Protecting ecosystems from non-native species has been a priority among ecologists and conservationists since at least the 1980s. Horror stories such as the Burmese python slithering around the Everglades swallowing endangered birds, the Asian carp decimating native fish populations in the Great Lakes, or kudzu taking over just about everything are, in fact, worrisome. But do all non-natives deserve a bad rap? Aren’t ecosystems dynamic by nature? Mark Davis says biologists and government officials need to be more careful about assigning blame. Daniel Simberloff argues that preventing invasions is better than trying to address them later.
by Mark Davis
Mark Davis is the DeWitt Wallace Professor and Chair of Biology at Macalester College, St. Paul, MN. He is the author of Invasion Biology (Oxford U Press, 2009).
For 25 years, the American public has been inundated with horror stories involving non-native species. Think: snakehead, kudzu, Asian carp. This has largely been the result of selective communication from scientists and a media that too often have been more than eager to promote these stories without engaging in any critical analysis or research of their own. Usually provided with just a single perspective, the public largely accepted the idea that non-natives, as a group, are noxious and undesirable.
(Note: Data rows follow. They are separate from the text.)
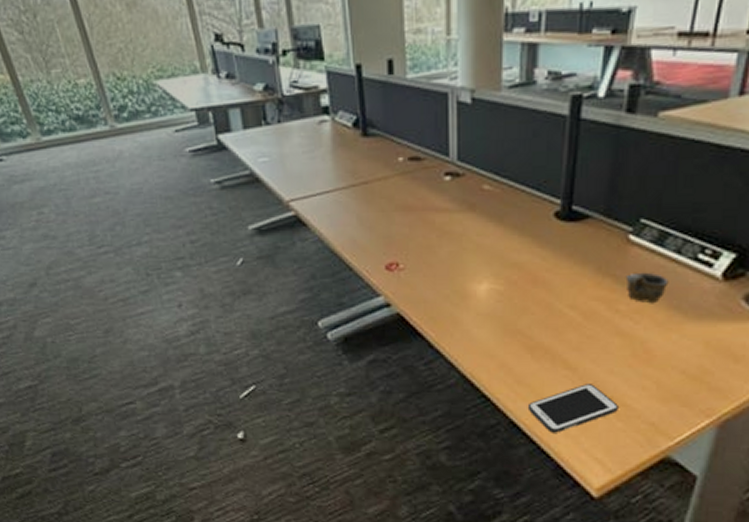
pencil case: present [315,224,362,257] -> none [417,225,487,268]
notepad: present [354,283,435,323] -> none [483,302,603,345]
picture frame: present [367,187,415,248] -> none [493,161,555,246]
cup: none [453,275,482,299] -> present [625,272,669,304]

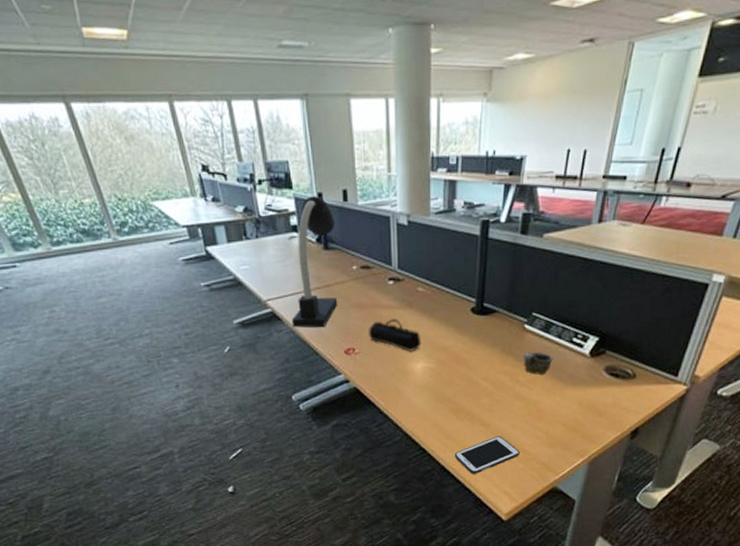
desk lamp: none [319,68,379,237] -> present [291,196,338,328]
pencil case: none [417,225,487,268] -> present [369,319,422,352]

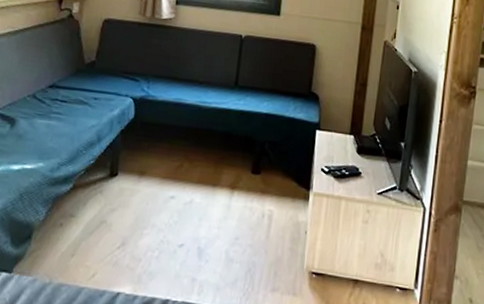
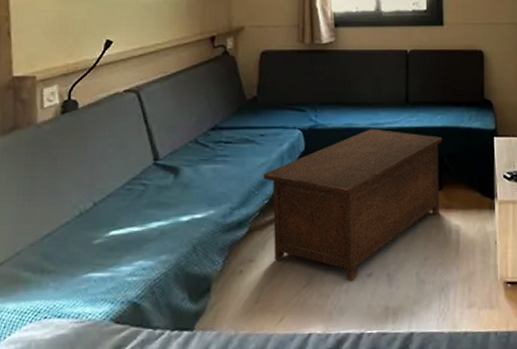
cabinet: none [92,106,267,248] -> present [263,128,443,280]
In fact, this is anything but true. Non-native species are just species. Like native species, some of them produce effects we like, some produce effects that we don’t like, and most are comparatively benign. Have some introduced species caused changes that most everyone would agree have been very harmful? Absolutely. By killing timber trees, gypsy moths and the emerald ash borer have caused, and continue to cause, enormous economic damage to the United States. Introduced pathogens that threaten human health are also clearly harmful species. At the same time, the danger posed by non-native species as a group often has been exaggerated and misrepresented. For example, ecologists and conservationists often describe non-native species as the world’s second greatest extinction threat, despite the fact that existing data shows this clearly not to be the case. It is true that introduced species can and have caused many extinctions in insular environments such as oceanic islands and freshwater lakes. But they have caused very few extinctions on continents or in marine systems. In fact, the primary regional biodiversity effect of introduced species is to increase species diversity. Due to the introduction of thousands of plant species, the United States has approximately 20 percent more wild plant species than it did 500 years ago.
by Daniel Simberloff
Daniel Simberloff is the Nancy Gore Hunger Professor of Environmental Studies at the University of Tennessee. He is editor-in-chief of Biological Invasions and senior editor of the Encyclopedia of Biological Invasions (University of California Press, 2011).
Obviously not all non-native species deserve a bum rap. Invasion biologists have long known this and worked hard to determine which species to try to keep out and, failing that, which to manage at low densities and which to ignore, given the limited funds available. But the idea that resources are squandered fighting harmless species is a straw man argument. Hundreds of non-native species – including many that initially seemed innocuous – have caused staggering ecological, economic, and public health damage. The only logical policy is to work hard to prevent their entry in the first place and, if unsuccessful, to find them quickly and eradicate or limit them before management becomes impossible. A small group of critics brandishing groundless arguments and catchy sound bites can get a lot of attention and impede control efforts and the research that underpins them. But they cannot make the many problems go away.
At least four factors should make us cautious about any introduced species, and about not acting when we see a small, seemingly innocuous population of some non-native. First, even widely used risk assessments to determine which plants to allow in – such as the Australian Weed Risk Assessment adopted not only in Australia but also in several other countries – are far from infallible. Some species judged likely to be harmless turn out to be problematic. The number of surprising ways introduced species can cause trouble is enormous. For example, pupae of flies introduced in the American West to control spotted knapweed (which they failed to do) provided a food bonus for overwintering deer mice, greatly increasing their populations with myriad possible follow-on effects.